La primera crítica en Amazon del libro Solo el silencio de R. J. Ellory, firmada por Nicodemus Jones, decía que era una “obra maestra moderna”, con “párrafos y capítulos que me dejaron boquiabierto: unos eran emocionantes, otros los leí sin darme cuenta, otros eran poéticos, lánguidos, y solo se apreciaban en profundidad después de leerlos dos o tres veces… Es sin duda un libro magnífico”.

R. J. Ellory debió de alegrarse por una primera crítica así, pero apostaría la Sagrada Familia a que no se sorprendió: él mismo la había escrito bajo el pseudónimo de Nicodemus Jones. Su actividad de crítica clandestina no acabó allí. También dedicó sus esfuerzos a redactar textos mordaces y destructivos sobre los libros de otros colegas, creando incluso conversaciones dignas de Pessoa: se respondió a sí mismo con comentarios bajo el nombre de Roger y bajo su mismo nombre. Al final lo descubrieron. Tuvo que pedir perdón: otro ejemplo de la degradación moral que provoca la búsqueda del éxito.

Un paseo por las librerías da cuenta de la avidez lectora por estas cuestiones. Libros con títulos artificiosos prometen revelarnos los misterios del éxito, con métodos únicos, con sistemas, con programas: si en algo parecen estar de acuerdo es que el éxito está al alcance de cualquiera. Si no tenemos éxito es porque no lo queremos con suficiente fuerza (nos falta voluntad), porque no trabajamos bastante (somos vagos) o porque no tenemos este simple y fácil método (somos idiotas) que, por solo unos pocos euros, señoras y señores, nos hará triunfar.

El éxito, por su propia naturaleza, no puede ser habitual. Está fuera de lo común. Es una excepción, no tiene método, ni regla, ni ley, ni programa, ni secreto, ni misterio.

Entre ellos, destacan los que nos prometen tener más tiempo. Pero ya debe de hacer casi un siglo que el británico Arnold Bennett escribió Cómo vivir con veinticuatro horas al día, un librito con todos los secretos del éxito que podría ser una versión utilitarista de Marco Aurelio. Nos cuenta, por ejemplo, que el éxito, por su propia naturaleza, no puede ser habitual. Está fuera de lo común. Es una excepción. Es decir, no tiene método, ni regla, ni ley, ni programa, ni secreto, ni misterio. A la basura con todos esos libros.

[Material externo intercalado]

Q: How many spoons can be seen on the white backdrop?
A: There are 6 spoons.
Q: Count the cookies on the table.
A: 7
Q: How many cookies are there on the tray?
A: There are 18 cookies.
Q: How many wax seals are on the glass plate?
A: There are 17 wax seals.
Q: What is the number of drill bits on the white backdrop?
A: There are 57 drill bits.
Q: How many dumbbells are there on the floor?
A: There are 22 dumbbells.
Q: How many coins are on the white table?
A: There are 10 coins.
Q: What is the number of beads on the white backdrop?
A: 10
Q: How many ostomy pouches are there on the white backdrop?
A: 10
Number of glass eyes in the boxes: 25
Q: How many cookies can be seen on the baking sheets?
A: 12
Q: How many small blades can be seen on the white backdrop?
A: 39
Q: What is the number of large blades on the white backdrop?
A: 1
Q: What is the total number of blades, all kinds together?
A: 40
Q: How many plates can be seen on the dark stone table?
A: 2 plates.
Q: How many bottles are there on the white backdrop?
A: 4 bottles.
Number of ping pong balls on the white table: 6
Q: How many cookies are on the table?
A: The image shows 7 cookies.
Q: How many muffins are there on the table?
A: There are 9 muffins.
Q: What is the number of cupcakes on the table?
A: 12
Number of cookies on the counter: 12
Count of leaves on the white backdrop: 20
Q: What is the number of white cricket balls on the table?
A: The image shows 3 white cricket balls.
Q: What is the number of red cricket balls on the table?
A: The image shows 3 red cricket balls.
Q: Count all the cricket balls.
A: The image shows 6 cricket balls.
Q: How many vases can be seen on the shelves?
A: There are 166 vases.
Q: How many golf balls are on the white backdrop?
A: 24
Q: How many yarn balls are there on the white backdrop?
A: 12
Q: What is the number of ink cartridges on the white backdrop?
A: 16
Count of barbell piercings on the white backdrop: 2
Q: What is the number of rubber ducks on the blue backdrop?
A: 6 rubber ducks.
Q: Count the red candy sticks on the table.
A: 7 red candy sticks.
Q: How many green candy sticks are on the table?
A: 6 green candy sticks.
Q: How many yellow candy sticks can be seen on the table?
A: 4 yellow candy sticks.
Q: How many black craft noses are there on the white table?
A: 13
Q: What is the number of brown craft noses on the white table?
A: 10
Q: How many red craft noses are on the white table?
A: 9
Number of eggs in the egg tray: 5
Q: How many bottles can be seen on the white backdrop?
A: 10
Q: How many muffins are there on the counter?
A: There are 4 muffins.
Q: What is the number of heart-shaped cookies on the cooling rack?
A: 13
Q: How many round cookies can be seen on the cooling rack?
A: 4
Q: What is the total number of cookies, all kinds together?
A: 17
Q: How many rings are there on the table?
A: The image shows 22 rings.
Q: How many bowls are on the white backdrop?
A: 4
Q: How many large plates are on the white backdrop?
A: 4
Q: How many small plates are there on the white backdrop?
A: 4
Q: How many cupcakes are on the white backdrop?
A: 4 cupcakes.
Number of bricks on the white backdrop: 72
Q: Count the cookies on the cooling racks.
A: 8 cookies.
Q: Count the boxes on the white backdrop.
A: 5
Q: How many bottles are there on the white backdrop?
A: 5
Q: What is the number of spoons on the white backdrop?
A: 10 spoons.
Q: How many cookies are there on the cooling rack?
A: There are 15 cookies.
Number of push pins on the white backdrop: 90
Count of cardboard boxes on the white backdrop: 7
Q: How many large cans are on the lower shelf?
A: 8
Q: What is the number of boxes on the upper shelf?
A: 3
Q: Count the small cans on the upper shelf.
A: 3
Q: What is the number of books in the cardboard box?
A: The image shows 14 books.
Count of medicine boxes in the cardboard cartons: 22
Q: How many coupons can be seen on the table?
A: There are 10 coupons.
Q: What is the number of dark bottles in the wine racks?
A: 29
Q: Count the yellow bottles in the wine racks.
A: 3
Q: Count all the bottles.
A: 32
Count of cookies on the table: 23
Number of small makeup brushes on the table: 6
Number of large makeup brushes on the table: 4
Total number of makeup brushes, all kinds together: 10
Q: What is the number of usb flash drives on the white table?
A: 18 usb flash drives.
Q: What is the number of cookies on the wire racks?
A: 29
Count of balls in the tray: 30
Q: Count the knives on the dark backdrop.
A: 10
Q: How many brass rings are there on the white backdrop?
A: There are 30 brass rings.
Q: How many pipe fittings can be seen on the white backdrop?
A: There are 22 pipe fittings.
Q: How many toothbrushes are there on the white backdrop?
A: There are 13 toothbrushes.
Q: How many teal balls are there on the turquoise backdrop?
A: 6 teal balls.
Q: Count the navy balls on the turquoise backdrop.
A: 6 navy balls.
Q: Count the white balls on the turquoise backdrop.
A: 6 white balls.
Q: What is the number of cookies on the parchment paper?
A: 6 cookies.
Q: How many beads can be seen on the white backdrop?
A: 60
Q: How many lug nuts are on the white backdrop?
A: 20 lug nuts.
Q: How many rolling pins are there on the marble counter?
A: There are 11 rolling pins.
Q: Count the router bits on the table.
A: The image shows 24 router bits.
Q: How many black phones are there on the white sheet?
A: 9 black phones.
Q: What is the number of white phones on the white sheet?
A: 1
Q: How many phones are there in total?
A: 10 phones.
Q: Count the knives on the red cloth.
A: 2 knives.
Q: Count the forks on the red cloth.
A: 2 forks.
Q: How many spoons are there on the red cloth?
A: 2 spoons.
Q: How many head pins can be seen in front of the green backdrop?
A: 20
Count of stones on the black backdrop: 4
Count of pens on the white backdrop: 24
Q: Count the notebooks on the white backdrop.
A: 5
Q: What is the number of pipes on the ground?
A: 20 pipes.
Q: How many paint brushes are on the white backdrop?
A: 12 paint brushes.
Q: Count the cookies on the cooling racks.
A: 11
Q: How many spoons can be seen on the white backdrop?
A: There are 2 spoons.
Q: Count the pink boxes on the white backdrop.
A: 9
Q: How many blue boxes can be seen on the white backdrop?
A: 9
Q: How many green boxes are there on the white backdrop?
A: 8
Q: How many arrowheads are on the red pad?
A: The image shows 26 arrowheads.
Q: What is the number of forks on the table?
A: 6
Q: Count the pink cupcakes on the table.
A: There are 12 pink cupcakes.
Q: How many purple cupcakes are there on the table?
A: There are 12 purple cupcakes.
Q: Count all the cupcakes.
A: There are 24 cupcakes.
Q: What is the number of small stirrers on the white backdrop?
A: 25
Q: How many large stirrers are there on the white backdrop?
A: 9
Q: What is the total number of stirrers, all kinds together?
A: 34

Bennett escribe frases maravillosas sobre el tiempo: “Nunca tendremos más tiempo. Tenemos, siempre hemos tenido, todo el tiempo que hay”. O: “Además, no puedes pedir un anticipo, imposible contraer una deuda. Solo puedes gastarte el instante presente. No puedes pulirte ‘mañana’. Te lo guardan. No puedes pulirte la próxima hora. Te la guardan”.

Bennett es poco ambicioso respecto al éxito, que considera algo azaroso. Nos propone que dediquemos una hora y media al día, tres o cuatro veces por semana, a una actividad que implique una concentración mental constante. Nada demasiado exagerado, ni rígido. “Deja margen para la naturaleza humana –nos aconseja–, especialmente para la tuya”. Y también nos advierte de que no apuntemos muy alto: el fracaso podría dañar nuestra autoestima. Aprender un idioma, o estudiar alguna cuestión científica, o leer poesía. Un éxito humilde. Promete (es preceptivo) unos resultados exponenciales.

A R. J. Ellory le habría servido la lectura de Bennett, y no solo porque escriba con una elegancia y humor británico que encandilaron al mismo Borges. La principal proposición de Bennett es que aprovechemos el tiempo conscientemente, que pongamos en marcha nuestro raciocinio incluso cuando esperamos el tren. Por esta razón es tan triste que Ellory despilfarrara su reserva vilipendiando a sus compañeros de profesión. No hay forma más mezquina de malgastar las veinticuatro horas que nos regalan cada día.

Cómo vivir con veinticuatro horas al día
, Arnold Bennett, traducción de Xavier Zambrano, Editorial Melusina.